- Задания:
(a) Определите, согласуются ли с текстом о «Носе» Гоголя три утверждения: (i) любопытство видит мир лишь поверхностно; (ii) скамейки для наблюдения за носом сдавали за 50 копеек; (iii) любовь порой бывает равнодушной. Для каждого ответьте «да» или «нет» и приведите решающие слова текста дословно.
(b) Допишите текст о «Носе» Гоголя, продолжив его после последнего предложения.

- Страница:

§

Вот и в «Носе» современное Гоголю человечество к принятию Благой Вести не расположено, да и не готово. Никому нет до нее дела. Никому нет дела и до человека, лишившегося носа. Зато всем интересен пустившийся в свободное плавание Нос. Да и то этот интерес проявляется лишь в рамках ни к чему не обязывающего любопытства. Любопытство равнодушно, ибо оно видит мир в одном единственном ракурсе – поверхностном, на уровне внешних событий, не желая разгадывать их смысл. Неравнодушна любовь – она стремиться понять, и в этом – терпелива, всепрощающа, иногда пристрастна, но равнодушной не бывает никогда. Любопытство же – непостоянно, поверхностно, невнимательно к самому главному, оно мгновенно оставляет одно, бросается к другому, ни на чем не задерживается надолго, впускает новость с одной стороны, чтобы в ту же минуту выпустить с другой. Сегодня оно забирается на скамейки, арендованные за 80 копеек, чтобы с удобством наблюдать за сбежавшим с лица человека носом в вицмундире, завтра с тем же энтузиазмом высыплет на улицы, чтобы кричать ура коронующемуся царем мира антихристу. Сегодня оно, одержимое пустой, а потому и неуемной мирской деятельностью, оставляет без внимания праздник Благовещения, а через какой-нибудь год-два позабудет и о дне Светлого Христова Воскресения, а там и о самом Спасителе-Христе. Но уже и теперь слух о гуляющим по петербургским улицам носе становится для забывших о Благовещении толпы давно ожидаемой благой вестью, естественно, в пародийном преломлении относительно Той, Которая произошла для их блага, и праздновать Которую они не желают.

§

- Исходные данные:
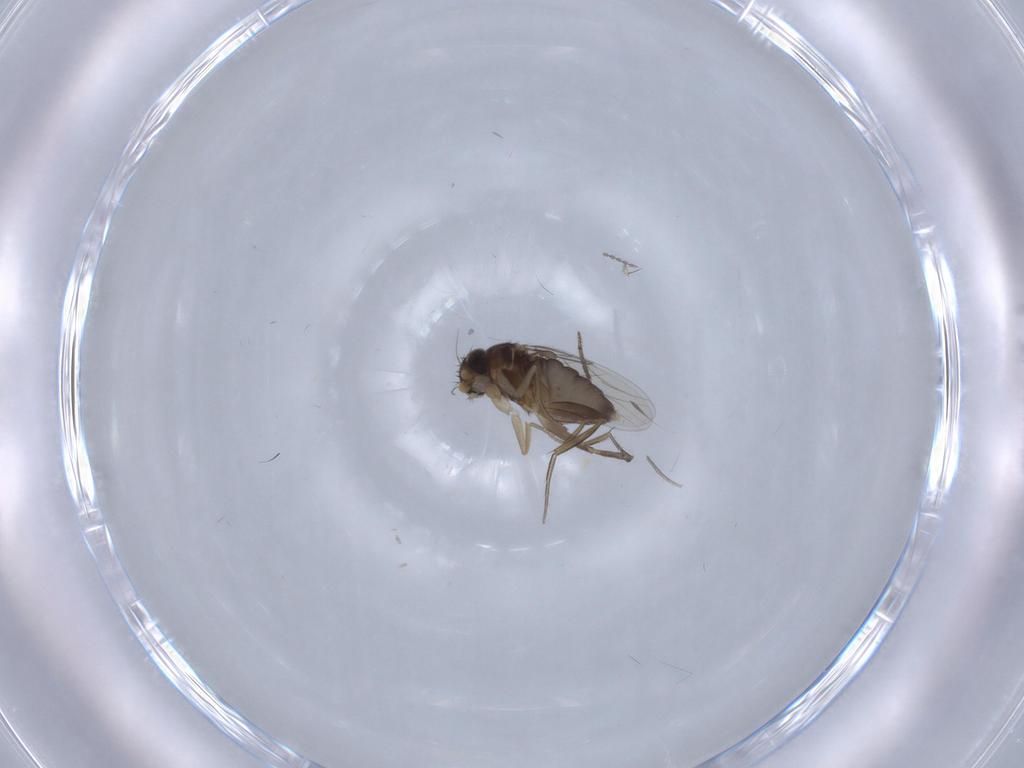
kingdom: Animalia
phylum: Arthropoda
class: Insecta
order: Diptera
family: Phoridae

§

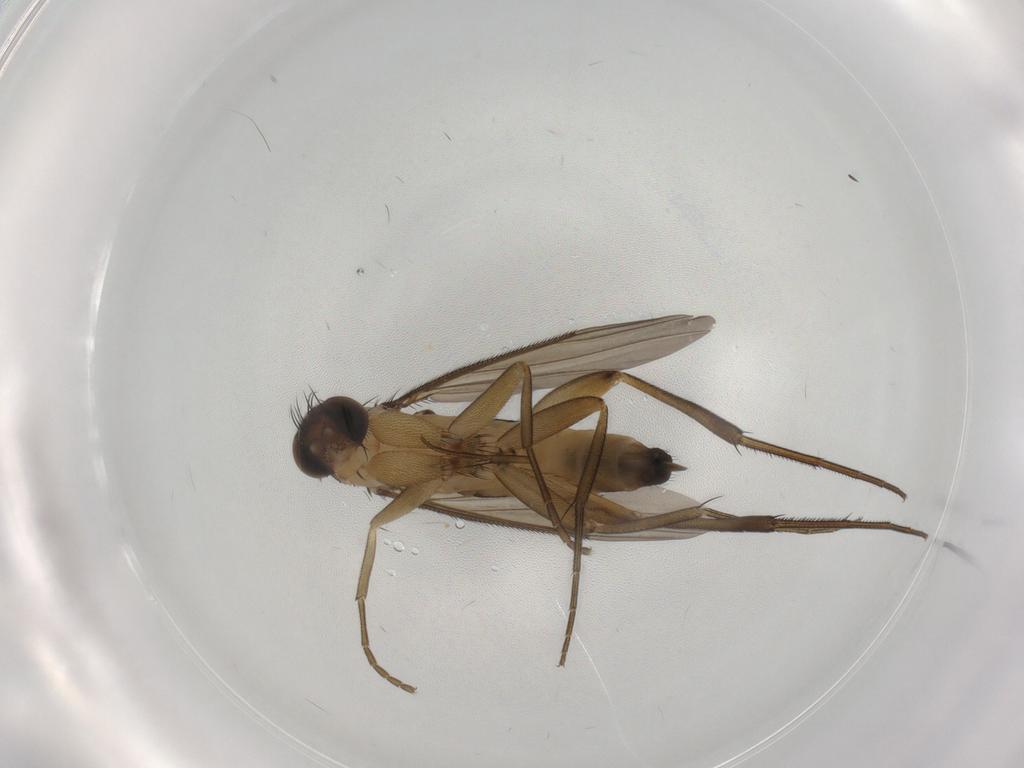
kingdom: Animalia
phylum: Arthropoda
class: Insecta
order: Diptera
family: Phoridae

§

- Ответы:
(a)
(i) Да: «оно видит мир в одном единственном ракурсе – поверхностном».
(ii) Нет: «на скамейки, арендованные за 80 копеек».
(iii) Нет: «но равнодушной не бывает никогда».

(b)
Не случайно, думается, погоня за носом уже самого Ковалева приводит в Казанский собор, в котором тоже царит запустение (молящихся было немного, отмечает Гоголь). На фоне этого запустения совсем не странно выглядит молитва носа. Здесь в самую пору вознести бы молитву к Богу и Ковалеву – ведь кто, кроме Него, может вернуть на полагающееся место сбежавшую от него часть, однако же Ковалев не находит ничего лучшего, как приступить к этой части с претензиями, невзирая, отметим особо, на немалый ее чин и звание, превышающие его собственные. Сам же нос, как можно предположить, молиться о дальнейшем своем преуспевании в качестве автономного от своего владельца лица – но в просьбе своей, слава Богу, если преуспевает, то временно.

Намеком на то, кем должен был почувствовать себя потерявший точку опоры майор, и в чем он должен был каяться перед Богом в Казанском соборе, может служить следующий фрагмент повести: «Он поспешил в собор, пробрался сквозь ряд нищих старух с завязанными лицами и двумя отверстиями для глаз, над которыми он прежде так смеялся, и вошел в церковь. Молельщиков внутри церкви было немного; они все стояли только при входе в двери».

Надо ли говорить, что старухи представляют здесь кающихся блудниц, и не только представляют – в прошлом ими и являются; смиренно же стоящие у входа и не осмеливающиеся пройти далее в храм редкие богомольцы – кающегося евангельского мытаря.

Почему бы, в конце концов, не помолиться и Ковалеву, раз уж попал в столь нечастое для себя место. Вон ведь, даже нос молиться. Как и явно должны бы возникнуть напрашивающиеся рассуждения: «Странно, ведь в церковь меня привел сбежавший от меня нос. Не вздумай он зайти сюда в этот день, самому мне в голову не пришло сюда заглянуть. Ну, а раз уж я здесь, то почему бы мне не помолиться о его возвращении носа свое место? Не носу же это делать – ведь он всего лишь нос, а я, как никак, человек, образ Божий».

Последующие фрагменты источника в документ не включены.